Palestinian Red Crescent ambulances and ICRC officials managed to reach several houses in the Zeitoun area of Gaza City on Wednesday after seeking access from Israeli military forces since last weekend, the ICRC statement said.

The rescue team ”found four small children next to their dead mothers in one of the houses”, the ICRC said.

”They were too weak to stand up on their own. One man was also found alive, too weak to stand up. In all there were at least 12 corpses lying on mattresses,” it said.

In another house, the team found 15 survivors of Israeli shelling including several wounded, it said. Israeli soldiers posted about 80m away ordered the rescue team to leave the area which they refused to do, it said.

The ICRC said it had been informed that there were more wounded sheltering in other destroyed houses in the area.

”The ICRC believes that in this instance the Israeli military failed to meet its obligation under international humanitarian law to care for and evacuated the wounded. It considers the delay in allowing rescue services access unacceptable,” it said.

In all, it evacuated 18 wounded and 12 others who were exhausted, including the children, by donkey cart. This was because large earth walls erected by the Israeli army had made it impossible to bring ambulances into the immediate area.
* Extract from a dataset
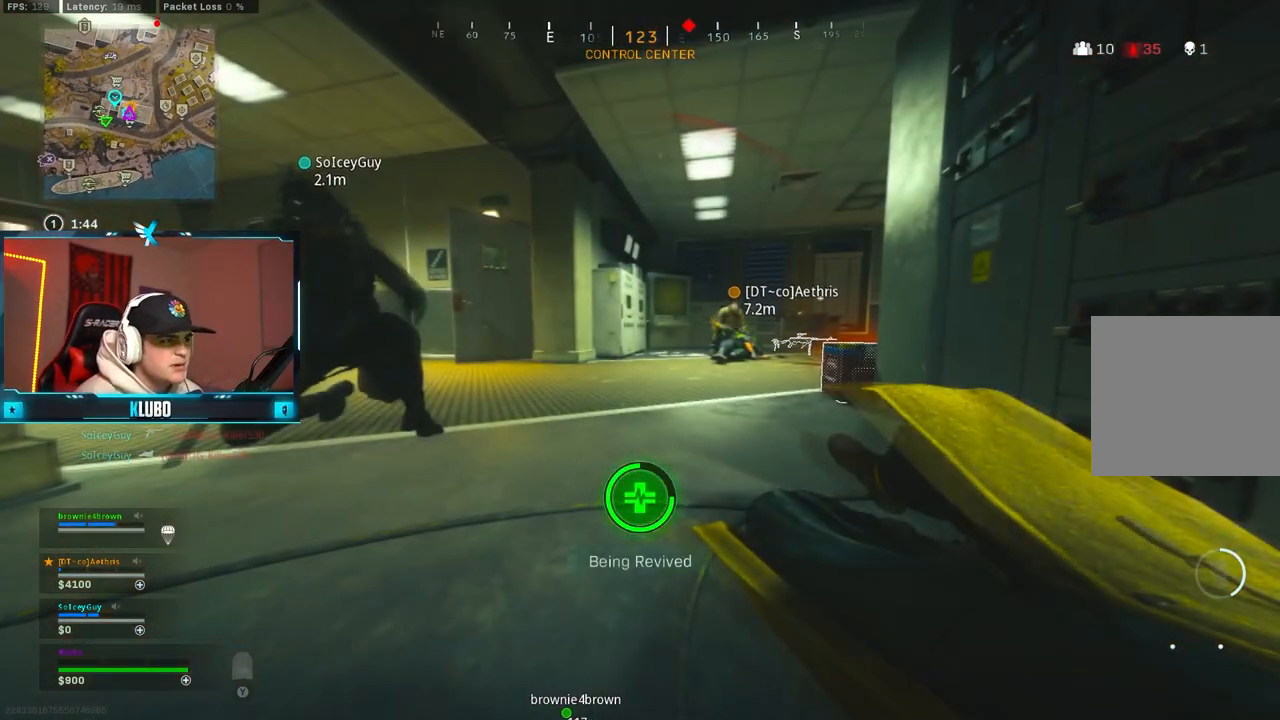
{"buttons": [], "left_stick": "up-left", "right_stick": "center", "button_events": [[17, "Y", "up"]]}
Under the 1949 Geneva Conventions, warring parties are obliged to do everything possible to search for, collect and evacuate the wounded and sick without delay, it said.

Dominik Stillhart, ICRC deputy director of operations, declined to say explicitly whether the Israeli inaction constituted a war crime.

”Clearly, it is [for] the International Criminal Court — not for the ICRC — to say whether this is or is not a war crime,” he said, referring to the Hague tribunal.

Ambulances must be given ”round-the-clock” access to the wounded throughout Gaza, Stillhart told a news briefing. ”We cannot wait for the next suspension of hostilities for the wounded to be evacuated and brought to hospital.”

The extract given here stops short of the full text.